Governors seek state compensation for business closures due to coronavirus

Governors seek state compensation for business closures due to coronavirus

Japanese governors urged the state on Wednesday to compensate businesses so they can comply with requests to halt operations and cancel events in order to curb the spread of the new coronavirus, but the central government rejected the call.

Prime Minister Shinzo Abe on Tuesday declared a state of emergency in Tokyo and six prefectures including Osaka. Under the declaration effective through May 6, the governors can request businesses to halt operations.

The governors held an online meeting and compiled proposals for state compensation for businesses.

But Chief Cabinet Secretary Yoshihide Suga, the top spokesman for the central government, said at a press conference it does not plan to introduce such a measure.

Yasutoshi Nishimura, economic and fiscal policy minister who oversees special measures to respond to the epidemic, held a videoconference call with the governors later in the day and asked them to refrain from asking businesses to close over the next two weeks, sources close to the mater said.

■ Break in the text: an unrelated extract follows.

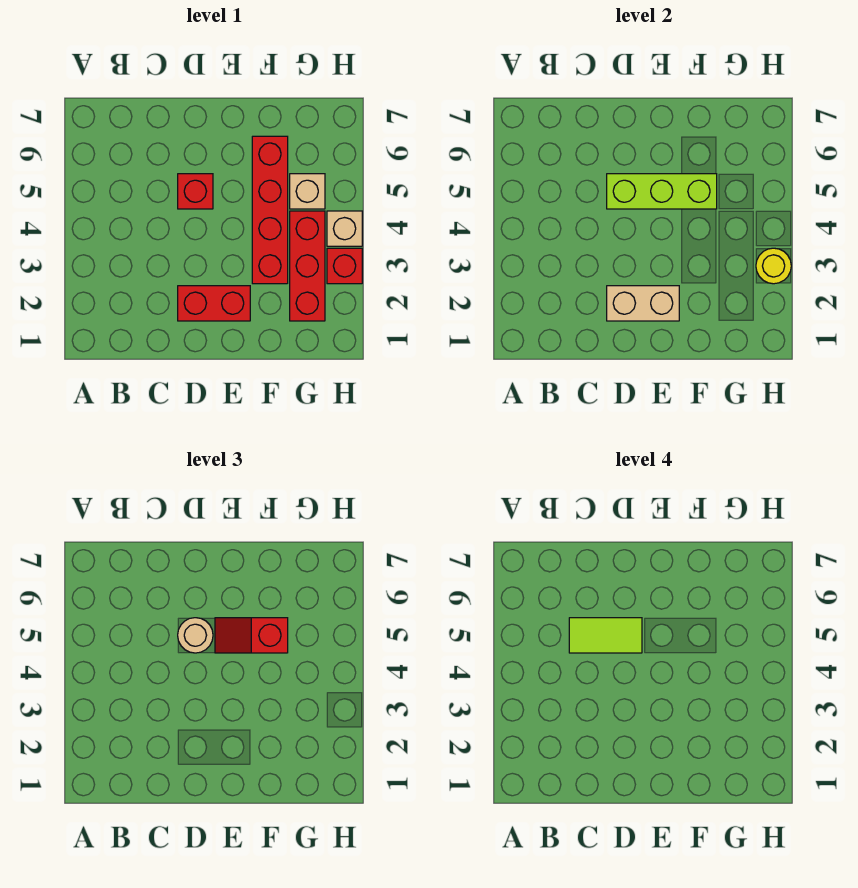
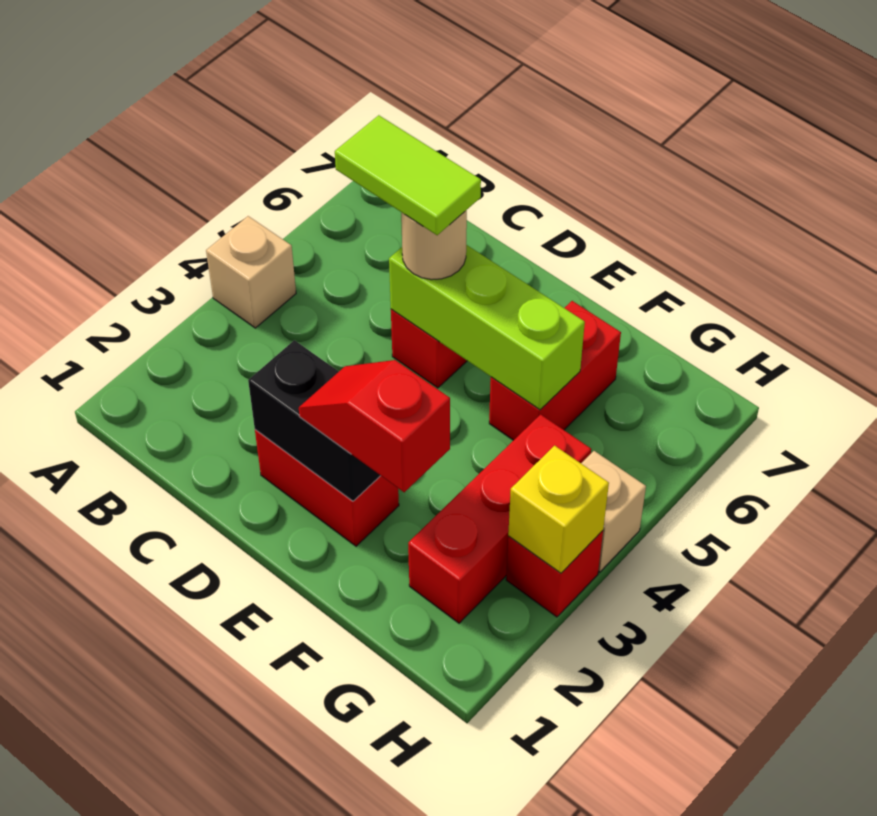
tan 1x2 brick [607,286,679,321] -> black 1x2 brick [248,340,381,501]
red 1x2 slope [215,618,288,653] -> red 1x2 slope moved to [299,360,450,492]
red 1x4 brick [252,136,288,284] -> red 1x2 brick [489,301,621,440]
tan 1x1 brick [290,174,325,209] -> tan 1x1 brick moved to [206,216,296,328]
yellow 1x1 round brick [756,248,791,284] -> yellow 1x1 brick [508,446,609,573]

Nishimura told the governors that the government wants to spend the period determining if Abe’s emergency declaration, which strongly urged people to stay indoors, is effective in curbing infections, the sources said.

Roughly 56 million people, or about 45 percent of the country’s population, in Tokyo, Chiba, Kanagawa, Saitama, Osaka, Hyogo and Fukuoka are subject to the emergency declaration, which calls for people to refrain from nonessential outings and some businesses to shut. There are no legal penalties for noncompliance.


List of shops closed in Tokyo following emergency declaration


“The government requests for business closures and compensation are two sides of the same coin,” Osaka Gov. Hirofumi Yoshimura told his peers earlier in the day.

Tokyo Gov. Yuriko Koike echoed his view, saying the governors “must work together to strongly urge the state” to pay compensation.

“Unlike natural disasters, (the virus) is an enemy we cannot see, but I’d like to regain our peaceful lives as soon as possible by tackling it together,” Koike told the governors.

The Tokyo metropolitan government is set to release on Friday a list of industries and facilities it will ask to halt operations, while Osaka and the five other prefectures will not immediately request the closure of private business facilities.

The governors also said the central government should release guidelines for the length of business closure requests and urge people not to flee to areas outside of those covered by the emergency declaration.

The total number of infections in Japan’s 47 prefectures has topped 5,000, including about 700 from the Diamond Princess, a cruise ship that was quarantined in February near Tokyo. The death toll stands at about 110.